Every line containing the string "Bottom" is to be copied from the records.
[Data records — start]
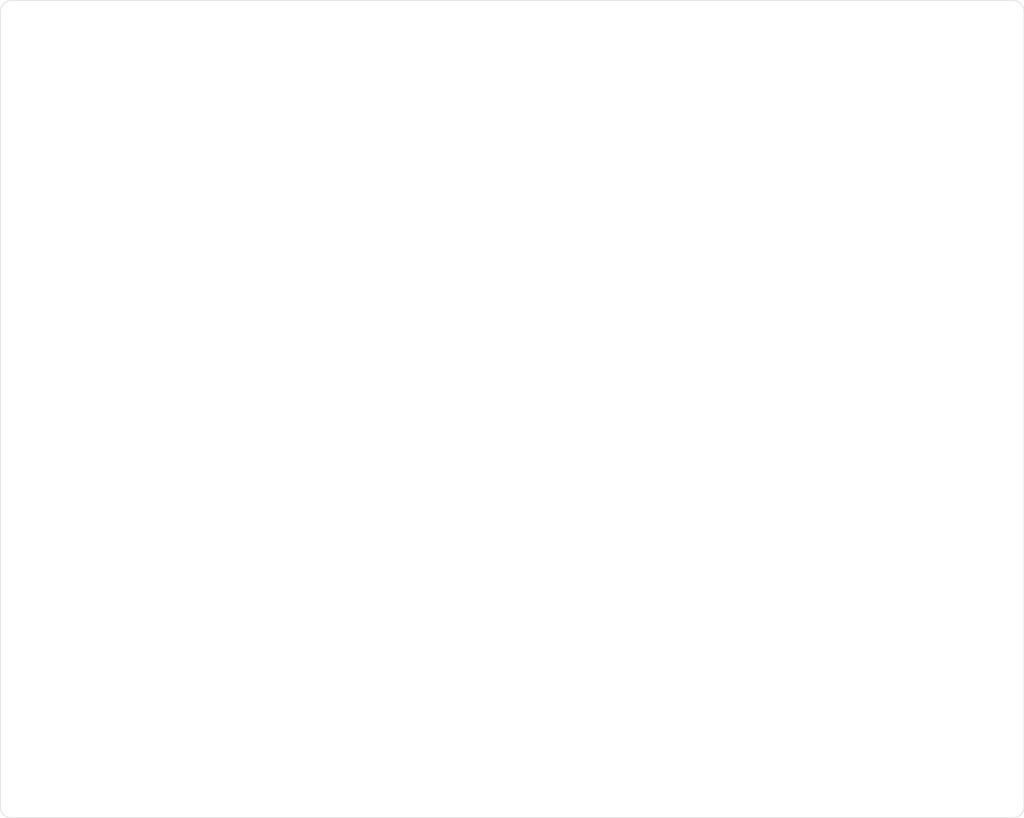
<source format=kicad_pcb>
(kicad_pcb (version 20211014) (generator pcbnew)

  (general
    (thickness 1.6)
  )

  (paper "A4")
  (layers
    (0 "F.Cu" signal)
    (31 "B.Cu" signal)
    (32 "B.Adhes" user "B.Adhesive")
    (33 "F.Adhes" user "F.Adhesive")
    (34 "B.Paste" user)
    (35 "F.Paste" user)
    (36 "B.SilkS" user "B.Silkscreen")
    (37 "F.SilkS" user "F.Silkscreen")
    (38 "B.Mask" user)
    (39 "F.Mask" user)
    (40 "Dwgs.User" user "User.Drawings")
    (41 "Cmts.User" user "User.Comments")
    (42 "Eco1.User" user "User.Eco1")
    (43 "Eco2.User" user "User.Eco2")
    (44 "Edge.Cuts" user)
    (45 "Margin" user)
    (46 "B.CrtYd" user "B.Courtyard")
    (47 "F.CrtYd" user "F.Courtyard")
    (48 "B.Fab" user)
    (49 "F.Fab" user)
    (50 "User.1" user)
    (51 "User.2" user)
    (52 "User.3" user)
    (53 "User.4" user)
    (54 "User.5" user)
    (55 "User.6" user)
    (56 "User.7" user)
    (57 "User.8" user)
    (58 "User.9" user)
  )

  (setup
    (stackup
      (layer "F.SilkS" (type "Top Silk Screen") (color "White"))
      (layer "F.Paste" (type "Top Solder Paste"))
      (layer "F.Mask" (type "Top Solder Mask") (color "Black") (thickness 0.01))
      (layer "F.Cu" (type "copper") (thickness 0.035))
      (layer "dielectric 1" (type "core") (thickness 1.51) (material "FR4") (epsilon_r 4.5) (loss_tangent 0.02))
      (layer "B.Cu" (type "copper") (thickness 0.035))
      (layer "B.Mask" (type "Bottom Solder Mask") (color "Black") (thickness 0.01))
      (layer "B.Paste" (type "Bottom Solder Paste"))
      (layer "B.SilkS" (type "Bottom Silk Screen") (color "White"))
      (copper_finish "None")
      (dielectric_constraints no)
    )
    (pad_to_mask_clearance 0)
    (pcbplotparams
      (layerselection 0x00010fc_ffffffff)
      (disableapertmacros false)
      (usegerberextensions false)
      (usegerberattributes true)
      (usegerberadvancedattributes true)
      (creategerberjobfile true)
      (svguseinch false)
      (svgprecision 6)
      (excludeedgelayer true)
      (plotframeref false)
      (viasonmask false)
      (mode 1)
      (useauxorigin false)
      (hpglpennumber 1)
      (hpglpenspeed 20)
      (hpglpendiameter 15.000000)
      (dxfpolygonmode true)
      (dxfimperialunits true)
      (dxfusepcbnewfont true)
      (psnegative false)
      (psa4output false)
      (plotreference true)
      (plotvalue true)
      (plotinvisibletext false)
      (sketchpadsonfab false)
      (subtractmaskfromsilk false)
      (outputformat 1)
      (mirror false)
      (drillshape 1)
      (scaleselection 1)
      (outputdirectory "")
    )
  )

  (net 0 "")

  (footprint (layer "F.Cu") (at 30 80))

  (footprint (layer "F.Cu") (at 89.2 67.6))

  (footprint (layer "F.Cu") (at 35.2 33.6))

  (footprint (layer "F.Cu") (at 89.2 33.6))

  (gr_line (start 105.8 87.7) (end 18.6 87.7) (layer "Edge.Cuts") (width 0.05) (tstamp 120a7b0f-ddfd-4447-85c1-35665465acdb))
  (gr_line (start 106.7 17.6) (end 106.7 86.8) (layer "Edge.Cuts") (width 0.05) (tstamp 13475e15-f37c-4de8-857e-1722b0c39513))
  (gr_line (start 17.7 17.6) (end 17.7 86.8) (layer "Edge.Cuts") (width 0.05) (tstamp 2732632c-4768-42b6-bf7f-14643424019e))
  (gr_arc (start 18.6 87.7) (mid 17.963604 87.436396) (end 17.7 86.8) (layer "Edge.Cuts") (width 0.05) (tstamp 58dc14f9-c158-4824-a84e-24a6a482a7a4))
  (gr_arc (start 106.7 86.8) (mid 106.436396 87.436396) (end 105.8 87.7) (layer "Edge.Cuts") (width 0.05) (tstamp 854dd5d4-5fd2-4730-bd49-a9cd8299a065))
  (gr_line (start 18.7 16.6) (end 105.7 16.6) (layer "Edge.Cuts") (width 0.05) (tstamp 8d55e186-3e11-40e8-a65e-b36a8a00069e))
  (gr_arc (start 17.7 17.6) (mid 17.992893 16.892893) (end 18.7 16.6) (layer "Edge.Cuts") (width 0.05) (tstamp b635b16e-60bb-4b3e-9fc3-47d34eef8381))
  (gr_arc (start 105.7 16.6) (mid 106.407107 16.892893) (end 106.7 17.6) (layer "Edge.Cuts") (width 0.05) (tstamp f976e2cc-36f9-4479-a816-2c74d1d5da6f))

)

</source>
[Data records — finish]
Answer for the task:
      (layer "B.Mask" (type "Bottom Solder Mask") (color "Black") (thickness 0.01))
      (layer "B.Paste" (type "Bottom Solder Paste"))
      (layer "B.SilkS" (type "Bottom Silk Screen") (color "White"))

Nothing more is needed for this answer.